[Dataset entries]
━━━

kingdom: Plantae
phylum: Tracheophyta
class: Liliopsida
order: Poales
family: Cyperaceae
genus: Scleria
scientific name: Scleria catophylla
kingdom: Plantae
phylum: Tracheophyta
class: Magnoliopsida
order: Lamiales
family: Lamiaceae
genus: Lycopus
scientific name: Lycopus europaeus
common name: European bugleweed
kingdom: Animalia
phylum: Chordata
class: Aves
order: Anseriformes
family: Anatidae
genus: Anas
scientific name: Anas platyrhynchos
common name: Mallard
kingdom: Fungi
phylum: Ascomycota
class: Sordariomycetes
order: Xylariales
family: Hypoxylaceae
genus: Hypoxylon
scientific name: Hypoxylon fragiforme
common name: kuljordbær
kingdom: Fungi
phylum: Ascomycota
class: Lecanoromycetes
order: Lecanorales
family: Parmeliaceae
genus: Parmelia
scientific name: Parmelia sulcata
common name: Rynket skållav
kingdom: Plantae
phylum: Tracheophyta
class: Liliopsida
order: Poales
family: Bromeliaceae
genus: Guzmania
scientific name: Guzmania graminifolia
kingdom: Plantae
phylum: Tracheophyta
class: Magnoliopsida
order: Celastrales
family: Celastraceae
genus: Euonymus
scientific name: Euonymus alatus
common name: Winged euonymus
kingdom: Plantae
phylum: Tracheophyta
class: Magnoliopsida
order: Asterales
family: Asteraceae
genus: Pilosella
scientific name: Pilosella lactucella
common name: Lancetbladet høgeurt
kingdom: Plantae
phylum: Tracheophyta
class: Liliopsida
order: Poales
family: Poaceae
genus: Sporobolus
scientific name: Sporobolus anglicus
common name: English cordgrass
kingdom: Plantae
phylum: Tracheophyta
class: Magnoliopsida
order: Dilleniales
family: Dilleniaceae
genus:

━━━

Rewrite the entire listing above, swapping "common name" for "vernacular name" every time it occurs and leaving everything else as it stands.

kingdom: Plantae
phylum: Tracheophyta
class: Liliopsida
order: Poales
family: Cyperaceae
genus: Scleria
scientific name: Scleria catophylla
kingdom: Plantae
phylum: Tracheophyta
class: Magnoliopsida
order: Lamiales
family: Lamiaceae
genus: Lycopus
scientific name: Lycopus europaeus
vernacular name: European bugleweed
kingdom: Animalia
phylum: Chordata
class: Aves
order: Anseriformes
family: Anatidae
genus: Anas
scientific name: Anas platyrhynchos
vernacular name: Mallard
kingdom: Fungi
phylum: Ascomycota
class: Sordariomycetes
order: Xylariales
family: Hypoxylaceae
genus: Hypoxylon
scientific name: Hypoxylon fragiforme
vernacular name: kuljordbær
kingdom: Fungi
phylum: Ascomycota
class: Lecanoromycetes
order: Lecanorales
family: Parmeliaceae
genus: Parmelia
scientific name: Parmelia sulcata
vernacular name: Rynket skållav
kingdom: Plantae
phylum: Tracheophyta
class: Liliopsida
order: Poales
family: Bromeliaceae
genus: Guzmania
scientific name: Guzmania graminifolia
kingdom: Plantae
phylum: Tracheophyta
class: Magnoliopsida
order: Celastrales
family: Celastraceae
genus: Euonymus
scientific name: Euonymus alatus
vernacular name: Winged euonymus
kingdom: Plantae
phylum: Tracheophyta
class: Magnoliopsida
order: Asterales
family: Asteraceae
genus: Pilosella
scientific name: Pilosella lactucella
vernacular name: Lancetbladet høgeurt
kingdom: Plantae
phylum: Tracheophyta
class: Liliopsida
order: Poales
family: Poaceae
genus: Sporobolus
scientific name: Sporobolus anglicus
vernacular name: English cordgrass
kingdom: Plantae
phylum: Tracheophyta
class: Magnoliopsida
order: Dilleniales
family: Dilleniaceae
genus:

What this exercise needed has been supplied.